At this sanguinary epoch it was that, by this multitude of establishments for the promotion of all kinds of industry, he gave the most rapid impulse to the knowledge, commerce, and civilisation to which he sacrificed his son; as though, by thus redoubling his activity, he had sought to escape from himself, or to palliate, by the importance of the result, the horror of the sacrifice. In several of these ordinances it is remarkable that, either from the inconsistency which is inherent in our nature or from the pride of a despot, which believes itself to be detached from and above everything, he required respect to be paid to religion, at the very moment when, with such cruelty, he was paying no respect to the sanctity of his own oath; and yet the importance of keeping sworn faith must have been well known to a prince who one day said, “The irreligious cannot be tolerated because, by sapping religion, they turn into ridicule the sacredness of an oath, which is the foundation of all society.”

It is true that, on this occasion, pushing right into wrong, as he too often did, he mutilated and banished to Siberia a miserable creature who, when drunk, had been guilty of blasphemy. So intolerant was he against intolerance. The raskolniks were, and still are, the blind and uncompromising enemies of all innovation. One of them, at that period, even believed that he might avenge heaven by an assassination. Under the guise of a suppliant, this fanatic had easily penetrated into the chamber of the prince; he was already within reach of him, and, while he feigned to implore him, his hand was seeking for the dagger under his clothes, when, fortunately, it dropped and betrayed the assassin, by falling at the feet of the czar.

This abortive crime had made the persecution rage with redoubled fury when, all at once, a frightful report was spread; it was soon confirmed that several hundred of these wretched beings had taken refuge in a church, and, rather than abjure their superstitions, had set fire to their asylum, leaving nothing but their ashes to their persecutor. A horrible sacrifice, which, however, was not useless. Peter saw his error; his intolerance was only political—it was enlightened by these flames, which religious intolerance witnessed with such atrocious joy.
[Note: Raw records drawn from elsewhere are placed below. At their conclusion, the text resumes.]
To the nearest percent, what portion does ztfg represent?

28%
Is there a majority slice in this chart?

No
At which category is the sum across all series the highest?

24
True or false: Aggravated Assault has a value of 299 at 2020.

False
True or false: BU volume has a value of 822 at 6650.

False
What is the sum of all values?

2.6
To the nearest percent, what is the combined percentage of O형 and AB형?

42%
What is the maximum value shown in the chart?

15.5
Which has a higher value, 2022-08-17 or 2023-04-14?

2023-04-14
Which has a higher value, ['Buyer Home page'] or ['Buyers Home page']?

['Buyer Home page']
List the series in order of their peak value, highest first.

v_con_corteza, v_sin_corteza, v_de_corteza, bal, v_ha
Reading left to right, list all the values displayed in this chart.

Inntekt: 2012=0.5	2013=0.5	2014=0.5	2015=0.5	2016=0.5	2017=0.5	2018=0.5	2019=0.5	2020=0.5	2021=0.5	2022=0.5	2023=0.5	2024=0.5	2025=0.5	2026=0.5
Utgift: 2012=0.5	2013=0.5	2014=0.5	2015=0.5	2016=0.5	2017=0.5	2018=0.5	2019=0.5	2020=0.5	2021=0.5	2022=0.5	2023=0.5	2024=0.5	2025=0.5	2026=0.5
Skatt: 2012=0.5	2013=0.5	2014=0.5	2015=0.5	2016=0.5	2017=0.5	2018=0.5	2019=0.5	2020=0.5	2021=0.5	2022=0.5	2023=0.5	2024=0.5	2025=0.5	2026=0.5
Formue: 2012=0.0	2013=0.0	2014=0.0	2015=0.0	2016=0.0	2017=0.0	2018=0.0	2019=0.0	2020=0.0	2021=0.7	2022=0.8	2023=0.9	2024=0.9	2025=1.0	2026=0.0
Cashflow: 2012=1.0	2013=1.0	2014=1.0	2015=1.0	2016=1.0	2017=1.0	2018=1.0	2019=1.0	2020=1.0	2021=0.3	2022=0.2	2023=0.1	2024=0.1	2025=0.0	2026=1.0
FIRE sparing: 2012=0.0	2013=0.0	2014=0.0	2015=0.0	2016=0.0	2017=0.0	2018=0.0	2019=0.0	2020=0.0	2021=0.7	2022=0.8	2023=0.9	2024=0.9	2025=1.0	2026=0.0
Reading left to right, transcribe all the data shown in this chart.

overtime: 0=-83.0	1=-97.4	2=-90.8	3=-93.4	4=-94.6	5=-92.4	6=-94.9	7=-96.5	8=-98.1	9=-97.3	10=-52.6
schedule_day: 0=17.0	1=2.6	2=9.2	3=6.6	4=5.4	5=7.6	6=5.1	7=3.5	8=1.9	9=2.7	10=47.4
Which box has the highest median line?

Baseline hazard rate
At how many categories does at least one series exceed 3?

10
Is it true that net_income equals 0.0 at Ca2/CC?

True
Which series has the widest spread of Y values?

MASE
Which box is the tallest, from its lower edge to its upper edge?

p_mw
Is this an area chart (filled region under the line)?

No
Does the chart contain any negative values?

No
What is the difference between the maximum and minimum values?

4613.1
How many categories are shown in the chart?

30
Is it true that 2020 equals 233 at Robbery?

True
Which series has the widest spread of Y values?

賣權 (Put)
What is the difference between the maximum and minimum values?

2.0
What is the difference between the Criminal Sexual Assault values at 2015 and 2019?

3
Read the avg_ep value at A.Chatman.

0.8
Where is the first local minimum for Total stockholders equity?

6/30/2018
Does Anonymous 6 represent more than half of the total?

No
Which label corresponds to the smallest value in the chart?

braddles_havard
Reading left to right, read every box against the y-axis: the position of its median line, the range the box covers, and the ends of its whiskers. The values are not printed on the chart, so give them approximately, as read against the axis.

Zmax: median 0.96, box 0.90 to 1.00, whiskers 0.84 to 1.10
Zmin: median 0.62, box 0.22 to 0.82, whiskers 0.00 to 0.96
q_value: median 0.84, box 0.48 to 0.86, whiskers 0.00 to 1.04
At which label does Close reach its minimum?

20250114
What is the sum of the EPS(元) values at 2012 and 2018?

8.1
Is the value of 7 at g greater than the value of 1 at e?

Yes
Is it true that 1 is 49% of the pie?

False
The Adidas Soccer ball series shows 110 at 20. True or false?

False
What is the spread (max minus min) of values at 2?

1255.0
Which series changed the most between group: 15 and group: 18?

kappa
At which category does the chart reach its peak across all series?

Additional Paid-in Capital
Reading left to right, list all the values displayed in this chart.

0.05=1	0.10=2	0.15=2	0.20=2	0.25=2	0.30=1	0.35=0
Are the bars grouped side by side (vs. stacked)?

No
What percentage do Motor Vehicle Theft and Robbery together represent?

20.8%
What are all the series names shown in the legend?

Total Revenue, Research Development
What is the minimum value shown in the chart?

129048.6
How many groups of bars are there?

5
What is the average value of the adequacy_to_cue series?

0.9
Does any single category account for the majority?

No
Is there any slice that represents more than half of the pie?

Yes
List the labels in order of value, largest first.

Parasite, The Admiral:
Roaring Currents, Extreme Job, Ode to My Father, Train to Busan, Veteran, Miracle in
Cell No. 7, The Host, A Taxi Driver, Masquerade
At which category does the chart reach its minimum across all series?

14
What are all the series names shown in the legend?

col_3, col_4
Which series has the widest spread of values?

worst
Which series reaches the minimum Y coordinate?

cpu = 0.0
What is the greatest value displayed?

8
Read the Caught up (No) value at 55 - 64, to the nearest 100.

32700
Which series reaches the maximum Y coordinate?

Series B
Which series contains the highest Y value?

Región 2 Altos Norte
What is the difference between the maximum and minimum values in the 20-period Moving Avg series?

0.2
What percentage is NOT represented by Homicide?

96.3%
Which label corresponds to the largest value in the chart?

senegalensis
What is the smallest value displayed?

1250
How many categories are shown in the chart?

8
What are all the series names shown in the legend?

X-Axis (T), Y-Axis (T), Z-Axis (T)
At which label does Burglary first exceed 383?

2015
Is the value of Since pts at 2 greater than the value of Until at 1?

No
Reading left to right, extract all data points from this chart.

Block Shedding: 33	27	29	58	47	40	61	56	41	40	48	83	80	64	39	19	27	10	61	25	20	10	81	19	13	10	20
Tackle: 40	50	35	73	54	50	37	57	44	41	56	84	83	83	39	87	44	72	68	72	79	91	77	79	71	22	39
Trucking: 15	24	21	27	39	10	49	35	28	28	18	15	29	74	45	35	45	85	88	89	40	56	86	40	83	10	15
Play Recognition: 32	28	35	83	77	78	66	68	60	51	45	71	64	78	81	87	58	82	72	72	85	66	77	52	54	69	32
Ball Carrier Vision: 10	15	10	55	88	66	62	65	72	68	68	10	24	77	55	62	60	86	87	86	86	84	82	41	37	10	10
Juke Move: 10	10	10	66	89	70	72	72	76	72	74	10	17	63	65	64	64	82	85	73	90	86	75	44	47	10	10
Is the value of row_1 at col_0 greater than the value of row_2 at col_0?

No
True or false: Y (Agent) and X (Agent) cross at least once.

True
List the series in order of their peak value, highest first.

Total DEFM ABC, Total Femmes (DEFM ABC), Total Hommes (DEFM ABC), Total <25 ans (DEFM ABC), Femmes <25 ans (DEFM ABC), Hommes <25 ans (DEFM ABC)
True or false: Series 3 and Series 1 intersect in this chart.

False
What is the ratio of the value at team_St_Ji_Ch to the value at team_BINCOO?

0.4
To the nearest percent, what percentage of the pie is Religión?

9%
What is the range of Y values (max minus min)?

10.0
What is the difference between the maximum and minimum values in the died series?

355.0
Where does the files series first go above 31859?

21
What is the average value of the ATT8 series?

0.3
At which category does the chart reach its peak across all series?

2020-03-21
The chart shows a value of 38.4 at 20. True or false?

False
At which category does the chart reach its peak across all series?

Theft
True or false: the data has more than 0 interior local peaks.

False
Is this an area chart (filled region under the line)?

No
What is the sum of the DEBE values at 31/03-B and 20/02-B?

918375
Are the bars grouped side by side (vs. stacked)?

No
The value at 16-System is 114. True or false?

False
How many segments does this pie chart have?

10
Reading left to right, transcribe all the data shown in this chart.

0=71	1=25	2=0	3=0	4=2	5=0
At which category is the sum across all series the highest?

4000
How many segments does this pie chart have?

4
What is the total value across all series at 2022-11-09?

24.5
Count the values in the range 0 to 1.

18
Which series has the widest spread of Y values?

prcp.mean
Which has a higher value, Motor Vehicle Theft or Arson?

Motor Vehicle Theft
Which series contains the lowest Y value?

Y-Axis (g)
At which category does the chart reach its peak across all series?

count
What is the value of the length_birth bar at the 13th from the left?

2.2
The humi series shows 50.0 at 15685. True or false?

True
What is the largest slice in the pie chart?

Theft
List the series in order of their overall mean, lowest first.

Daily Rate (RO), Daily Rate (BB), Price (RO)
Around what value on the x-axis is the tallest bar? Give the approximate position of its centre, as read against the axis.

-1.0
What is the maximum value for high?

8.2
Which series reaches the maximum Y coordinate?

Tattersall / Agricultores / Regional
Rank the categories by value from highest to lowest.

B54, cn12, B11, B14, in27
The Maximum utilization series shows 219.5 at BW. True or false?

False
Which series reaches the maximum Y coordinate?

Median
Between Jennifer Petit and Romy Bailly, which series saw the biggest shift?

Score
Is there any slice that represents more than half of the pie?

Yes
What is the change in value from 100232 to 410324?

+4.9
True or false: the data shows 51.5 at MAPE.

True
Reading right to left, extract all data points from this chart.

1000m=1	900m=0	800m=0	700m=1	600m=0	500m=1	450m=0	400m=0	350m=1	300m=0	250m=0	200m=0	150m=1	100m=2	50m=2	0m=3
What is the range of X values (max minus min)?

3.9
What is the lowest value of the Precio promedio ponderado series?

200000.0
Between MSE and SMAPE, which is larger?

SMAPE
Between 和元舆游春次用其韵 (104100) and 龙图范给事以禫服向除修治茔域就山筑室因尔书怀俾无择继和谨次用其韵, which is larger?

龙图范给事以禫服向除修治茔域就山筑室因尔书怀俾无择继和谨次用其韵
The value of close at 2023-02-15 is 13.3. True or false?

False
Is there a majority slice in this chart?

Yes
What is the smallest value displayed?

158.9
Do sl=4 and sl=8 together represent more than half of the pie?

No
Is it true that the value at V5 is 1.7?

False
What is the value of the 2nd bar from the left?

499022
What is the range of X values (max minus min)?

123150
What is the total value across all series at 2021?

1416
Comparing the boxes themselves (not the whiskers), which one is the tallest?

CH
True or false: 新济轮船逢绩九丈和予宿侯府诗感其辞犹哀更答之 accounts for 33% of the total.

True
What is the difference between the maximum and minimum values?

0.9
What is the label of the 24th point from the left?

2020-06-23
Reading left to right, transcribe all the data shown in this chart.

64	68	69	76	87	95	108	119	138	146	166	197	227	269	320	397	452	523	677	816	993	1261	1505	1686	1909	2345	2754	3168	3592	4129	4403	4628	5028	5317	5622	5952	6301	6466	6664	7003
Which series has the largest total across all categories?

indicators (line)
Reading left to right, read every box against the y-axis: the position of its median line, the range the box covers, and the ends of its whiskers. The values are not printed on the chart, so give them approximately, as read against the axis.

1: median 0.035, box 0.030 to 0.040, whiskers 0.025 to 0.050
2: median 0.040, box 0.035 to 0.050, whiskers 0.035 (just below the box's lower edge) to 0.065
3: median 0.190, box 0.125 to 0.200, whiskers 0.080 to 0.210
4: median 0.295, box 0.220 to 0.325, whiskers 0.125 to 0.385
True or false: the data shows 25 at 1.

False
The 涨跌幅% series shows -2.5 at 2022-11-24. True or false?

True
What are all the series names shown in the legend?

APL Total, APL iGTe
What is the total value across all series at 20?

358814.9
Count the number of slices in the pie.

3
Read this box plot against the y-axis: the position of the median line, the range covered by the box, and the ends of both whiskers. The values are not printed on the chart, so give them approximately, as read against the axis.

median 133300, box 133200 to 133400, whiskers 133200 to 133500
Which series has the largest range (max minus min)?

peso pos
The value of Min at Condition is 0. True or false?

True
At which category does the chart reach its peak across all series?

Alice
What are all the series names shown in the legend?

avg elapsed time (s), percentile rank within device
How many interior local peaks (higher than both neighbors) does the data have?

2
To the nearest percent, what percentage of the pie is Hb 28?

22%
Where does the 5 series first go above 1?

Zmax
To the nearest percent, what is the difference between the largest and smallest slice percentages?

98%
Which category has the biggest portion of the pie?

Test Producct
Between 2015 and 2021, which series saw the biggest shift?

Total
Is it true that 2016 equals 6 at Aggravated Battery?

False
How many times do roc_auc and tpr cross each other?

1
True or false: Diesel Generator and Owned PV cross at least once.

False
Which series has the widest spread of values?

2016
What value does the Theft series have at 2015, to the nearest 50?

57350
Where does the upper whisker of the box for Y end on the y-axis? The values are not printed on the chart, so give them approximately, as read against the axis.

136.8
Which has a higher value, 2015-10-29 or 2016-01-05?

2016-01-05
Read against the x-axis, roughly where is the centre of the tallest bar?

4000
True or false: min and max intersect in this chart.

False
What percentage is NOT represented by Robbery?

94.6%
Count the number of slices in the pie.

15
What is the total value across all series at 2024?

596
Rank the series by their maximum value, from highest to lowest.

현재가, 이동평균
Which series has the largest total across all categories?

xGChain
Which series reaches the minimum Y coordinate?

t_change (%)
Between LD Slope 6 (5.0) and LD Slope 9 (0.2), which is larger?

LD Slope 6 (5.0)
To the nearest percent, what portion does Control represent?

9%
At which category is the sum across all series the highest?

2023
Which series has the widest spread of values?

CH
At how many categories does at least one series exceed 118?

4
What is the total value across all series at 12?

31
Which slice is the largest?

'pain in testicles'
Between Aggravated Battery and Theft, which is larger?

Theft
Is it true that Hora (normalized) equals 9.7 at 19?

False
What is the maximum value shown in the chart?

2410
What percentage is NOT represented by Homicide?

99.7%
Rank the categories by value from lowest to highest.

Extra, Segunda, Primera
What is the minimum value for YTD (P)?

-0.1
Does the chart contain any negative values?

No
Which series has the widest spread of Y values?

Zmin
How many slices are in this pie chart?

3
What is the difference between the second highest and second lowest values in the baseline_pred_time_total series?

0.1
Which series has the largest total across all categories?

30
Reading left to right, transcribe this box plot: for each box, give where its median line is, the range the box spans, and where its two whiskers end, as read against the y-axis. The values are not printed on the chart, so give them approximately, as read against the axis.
Yet, unable to forgive these sectaries an obstinacy which was victorious over his own, he once more tried against them the weapon of ridicule. He ordered that they should wear a bit of yellow stuff on their backs, to distinguish them from his other subjects. This mark of humiliation, however, they considered as a distinction. Some malignant advisers endeavoured to rouse his anger again, but he replied, “No; I have learned that they are men of pure morals; they are the most upright merchants in the empire; and neither honour nor the welfare of the country will allow of their being martyred for their errors. Besides, that which a degrading badge and force of reason have been unable to effect will never be accomplished by punishment; let them, therefore, live in peace.”